Use of the JDCS framework enables comprehensive understanding of stress that extends beyond traditional biomedical approaches to occupational stress. Furthermore, its two dimensions are factors associated with occupational stress among nurses [171, 184]. According to the JDCS model, jobs that utilize skills, provide control, and offer a supportive work environment contribute to better psychological and physical health than other jobs. Mentally demanding jobs with low levels of control and/or less supportive environments are found to be detrimental to health [184]. Several nursing studies have identified that diminished control over workplace decisions results in elevated occupational stress levels [62, 185].
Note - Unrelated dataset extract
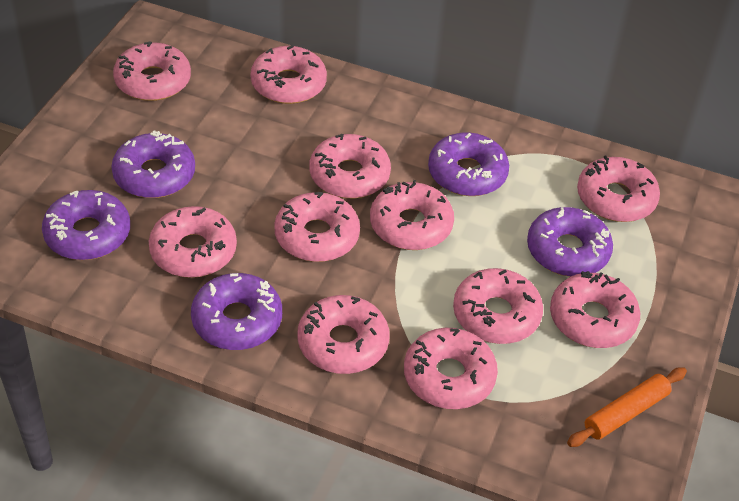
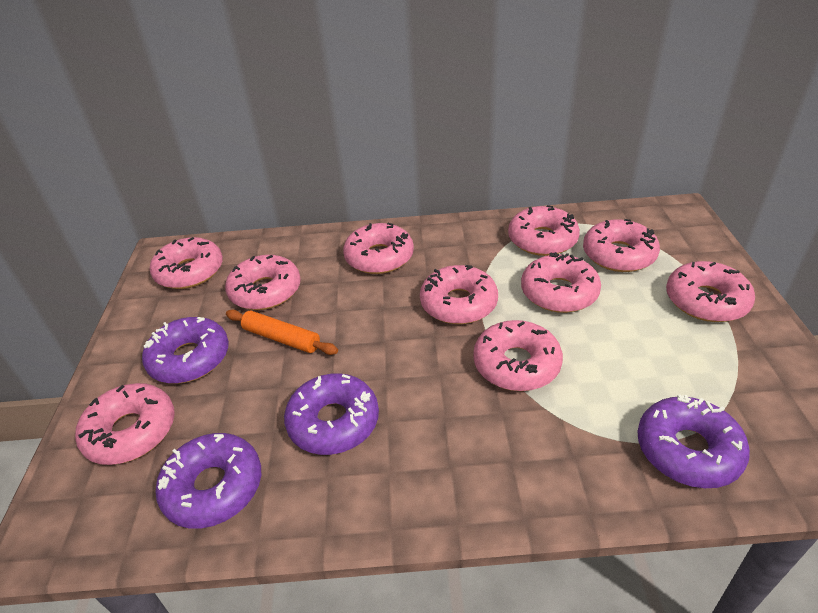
pink donut: 11 -> 10
purple donut: 5 -> 4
Linkage of Framework to QWL, Occupational Stress and Cross-Training

The framework helps explain how occupational stress may be mitigated if nurses have greater job control and decision-making capacity. In nursing environments where this

opportunity is afforded, there are lower levels of occupational stress [125]. In terms of quality of work life, studies have reported that increased job autonomy and job control is linked to higher QWL among nurses and allied health professionals [186, 187]. It is hypothesized that cross- training will afford nurses with increased clinical competencies to work in all areas of the

birthing unit and permit for greater decision-making capacity in the delivery of obstetrical care to their patients.

Strengths And Limitations of The JDCS Model

Numerous studies have identified that a lack of autonomy or control in the work setting can lead to high levels of occupational stress and poor health outcomes [31, 37, 62, 159, 185]. According to the JDCS model, decision-making capacity within the work process reduces a worker’s stress and increases learning, whereas psychological demands increase learning as well as stress. Presently, the JDCS model has been systematically reviewed only in the context of physical health outcomes [188]. Both the model itself and inconsistent results based on empirical tests of the model have elicited considerable theoretical and methodological criticism [184].

One of the criticisms of this model is its reliance on “objective” measures of the work environment to the exclusion of other measures [189]. Workers will respond differently to the same group of control and demand conditions and thus experience varied biological outcomes. As a result, a measure of individual worker differences, specifically, various psychosocial coping styles, must be included in the JDCS [190].